Thursday, August 01, 2013

Good To Know: Making Offers

In the real estate world the only way to succeed and get ahead is to make offers. It's actually the foundation to it all. It's the only way to move forward. You need to get a property under a purchase contract and to do that you need to send an offer.

Making offers can be intimidating. This year, I've inquired and sent offers on 193 different properties. I've been concentrating on multi unit rental properties

That number should actually be much greater, but I have the bad habit of slowing down when closing on properties and around big holidays like Christmas. Still, 193 is nothing to sneeze at. This is why my database is so important. I just can't keep track of so many properties.
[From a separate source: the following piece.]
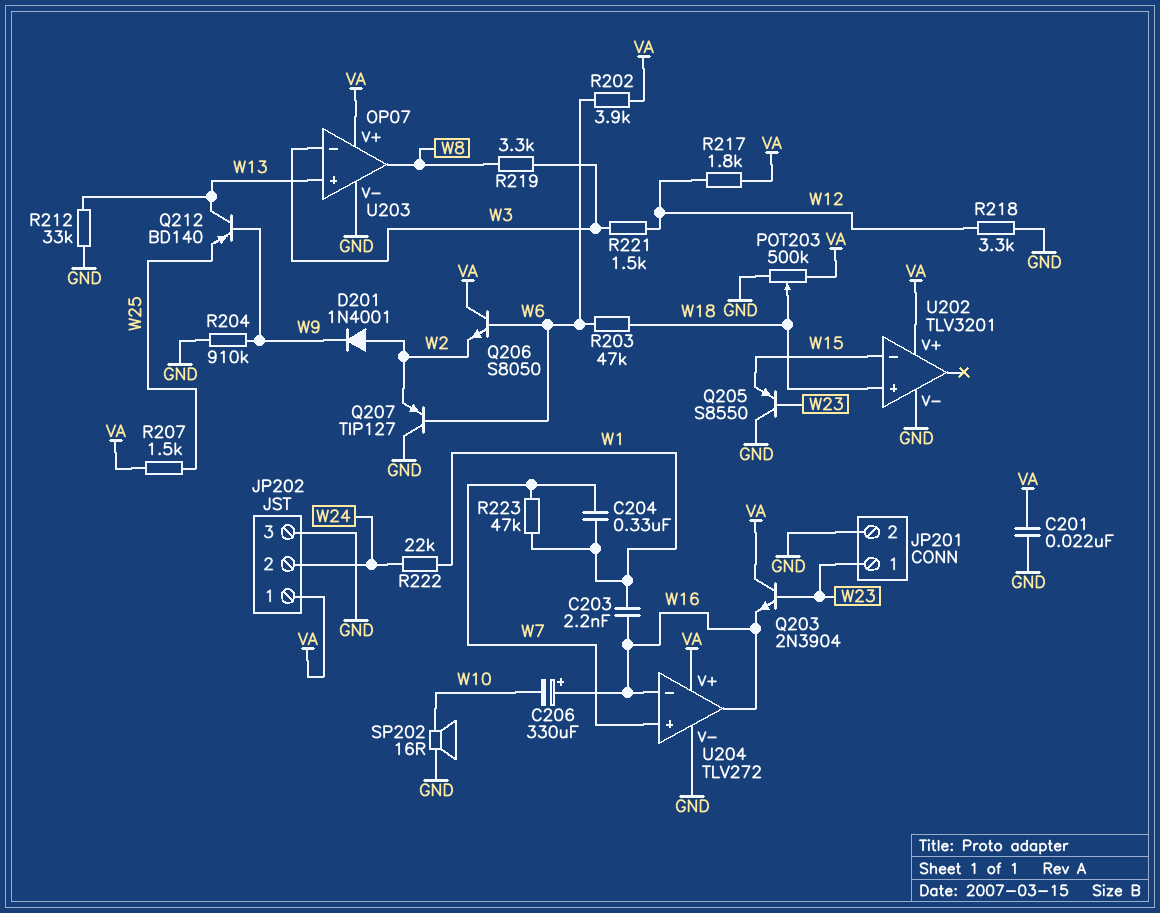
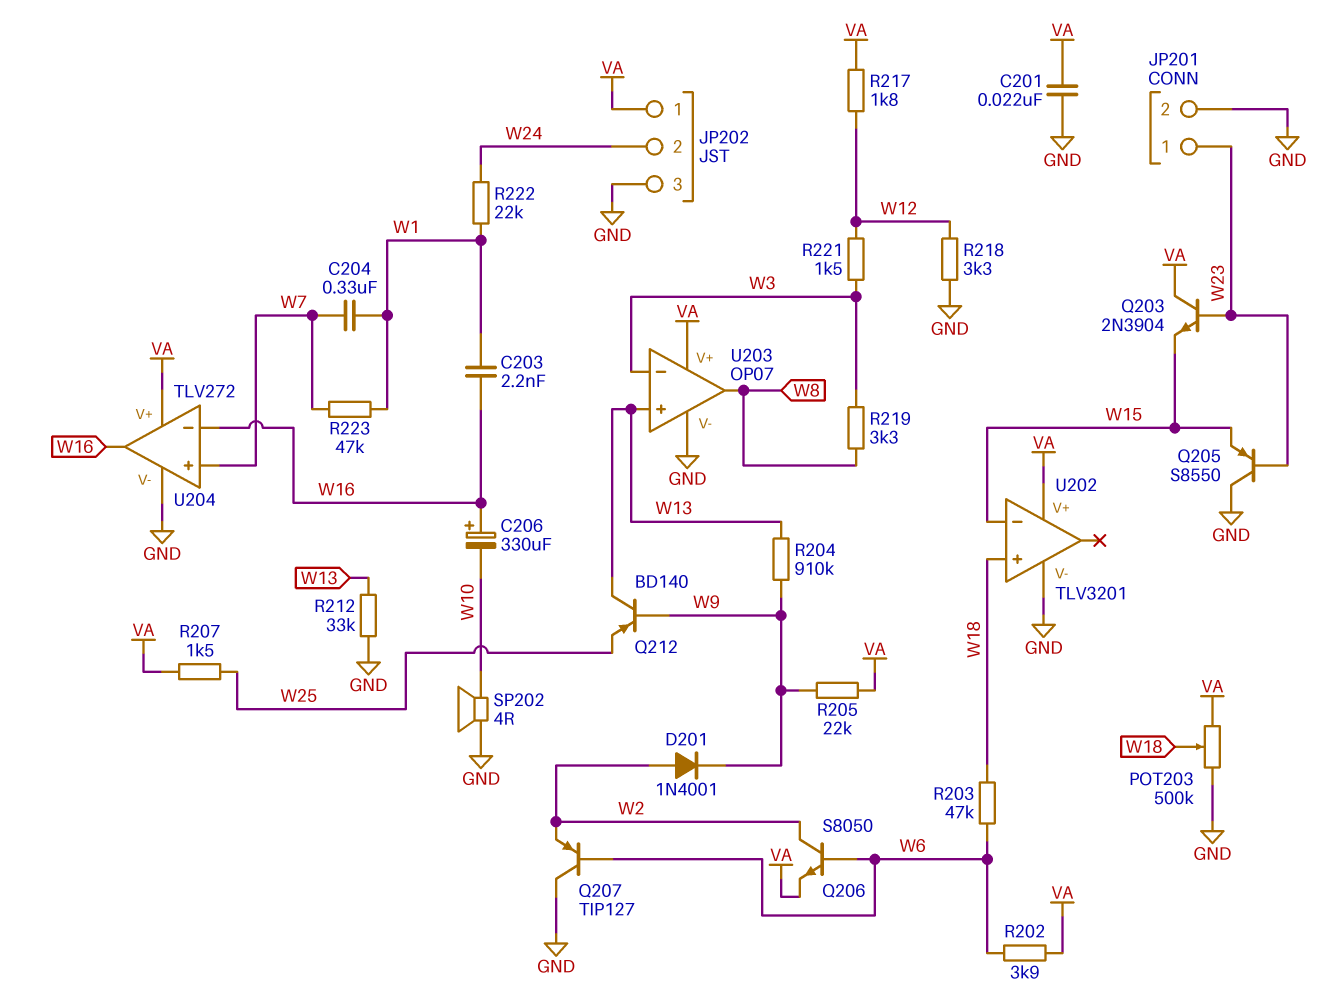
Q203: NPN 2N3904 (B W23, C VA, E W16) -> NPN 2N3904 (B W23, C VA, E W15)
Q206: NPN S8050 (B W6, C VA, E W2) -> NPN S8050 (B W6, C W2, E VA)
R204: 910k (GND, W9) -> 910k (W9, W13)
R205: none -> 22k (VA, W9)
SP202: speaker 16R (GND, W10) -> speaker 4R (GND, W10)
In my database I keep track of the MLS number if it's a listed property, the province, city, address, the asking price, the number of units and my notes on the deal.
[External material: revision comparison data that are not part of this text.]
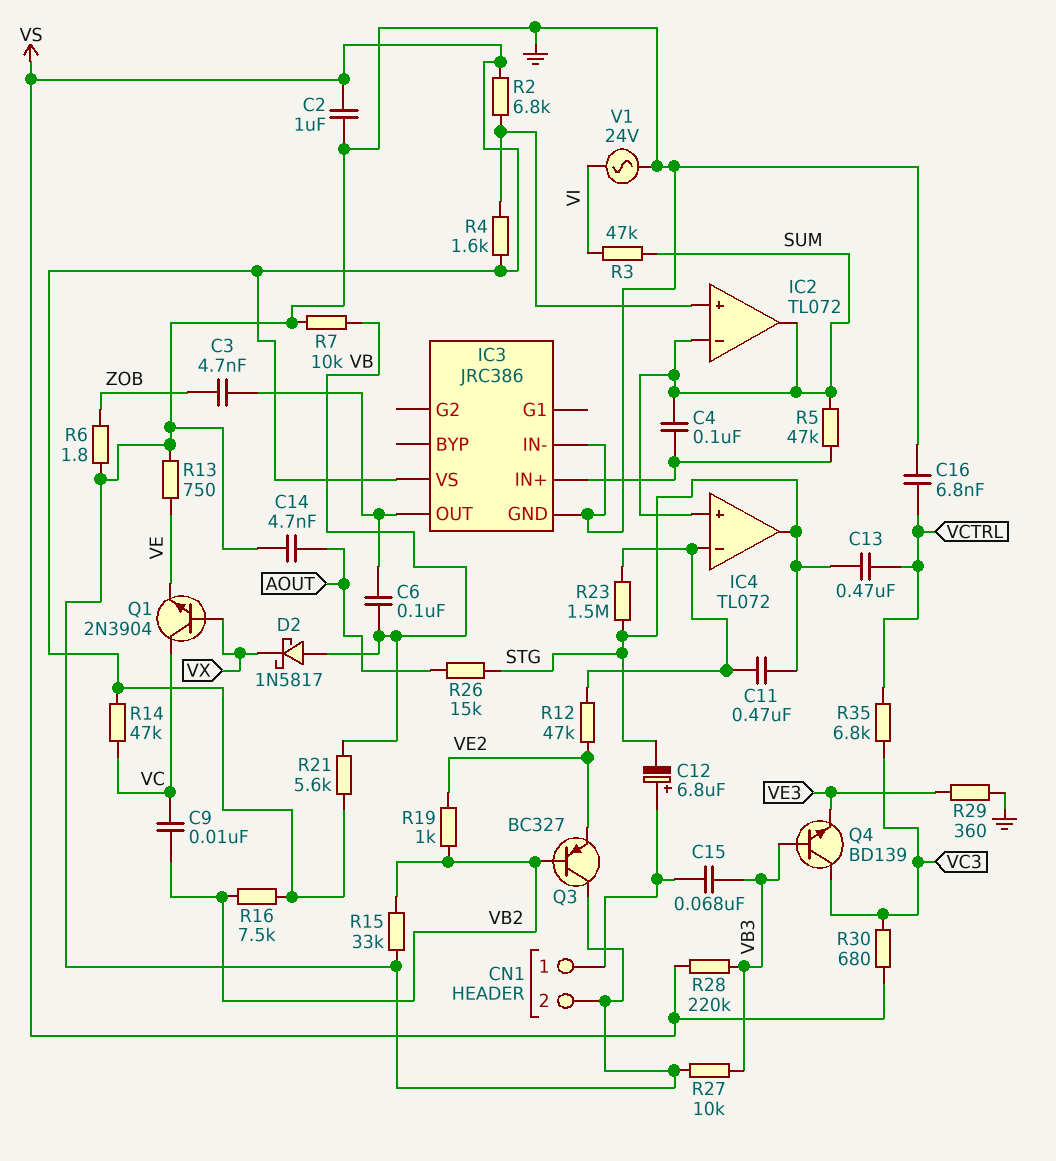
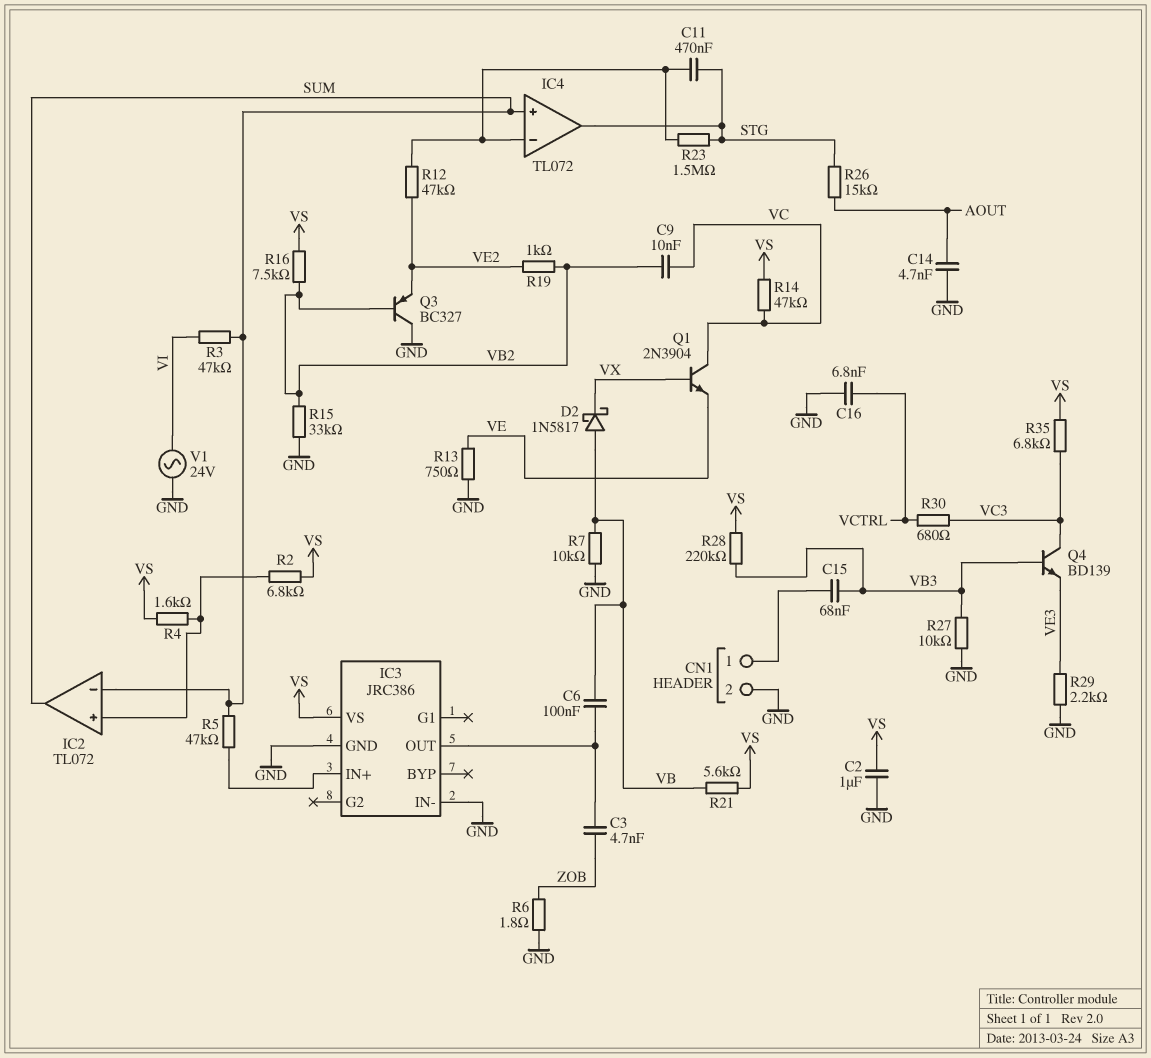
C4: 100nF (IC3/IN+, SUM) -> none
C12: 6.8uF (plus CN1/1, minus STG) -> none
C13: 470nF (STG, VCTRL) -> none
R29: 360 (GND, VE3) -> 2.2k (GND, VE3)
R30: 680 (VC3, VS) -> 680 (VC3, VCTRL)
R35: 6.8k (VC3, VCTRL) -> 6.8k (VC3, VS)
Before you can start the database, you need to start contacting realtors and sending offers. Start sending email to realtors, ask for the income and expenses details on properties. Once you receive a reply with the information you requested run the numbers. To make this streamline I use a spreadsheet that calculates all the income as well as all the expenses. Be sure to take all expenses in consideration. Most of the time the income and expenses does not include expenses for vacancy, maintenance or management. Be sure to add an amount to your calculation for those. Also take in consideration debt repayment, and if you are taking on investors for the down payment, debt repayment would be for 100% of the price. Based on your calculation, figure out what your asking price would need to be to obtain the cap rate you desire.

The numbers should be your only guide to what your offer should be. This is the difference between investing in cashflow and investing in appreciation. We invest in cashflow! Investing in appreciation is gambling. So once you get the amount of what the property needs to be to obtain the desired cap rate that is the most you can offer for this property. Your first offer should be 80% of that number, or 90% if the seller is willing to hold a VTB (Vendor Take Back / hold a second position mortgage).
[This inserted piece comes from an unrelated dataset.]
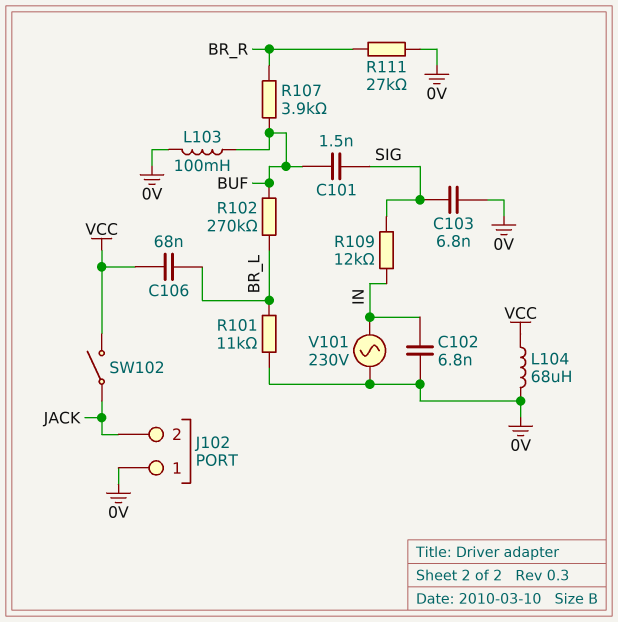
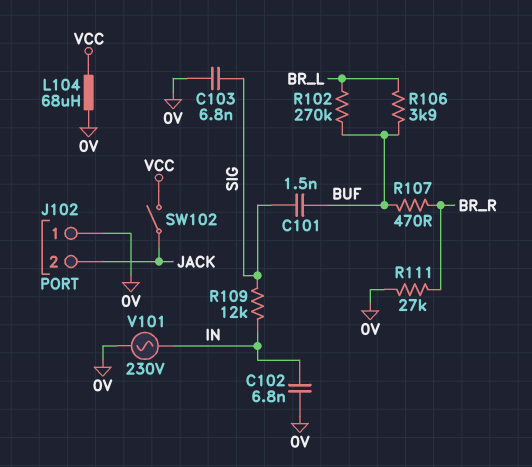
C106: 68nF (BR_L, VCC) -> none
L103: 100mH (0V, BUF) -> none
R101: 11k (0V, BR_L) -> none
R106: none -> 3.9k (BR_L, BUF)
R107: 3.9k (BR_R, BUF) -> 470 (BR_R, BUF)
All of these calculations should be on your spreadsheet, making the process of running your numbers quick. You get a big advantage with you realtor if you can give them answer on the information they sent you within a day. Even more so when you can offer them an amount every time.

By now you may have realised that most of the time, our first offer will be embarrassingly low. Keep in mind, you lose nothing by sending in your low offer, but if you don't you will gain nothing. If the offer is really low, instead of sending an offer, send the realtor an email saying that you have run the numbers and and based on your criteria your first offer is in the ball park of "x" amount. Let them tell you know if the seller is interested in seeing this offer. But at least that way, your interest as been made known. If the seller is not interested yet, he may become motivated down the road and he will know where you sit.

So design your spreadsheet to make running the number a breeze and start sending in offers. Hundreds of them.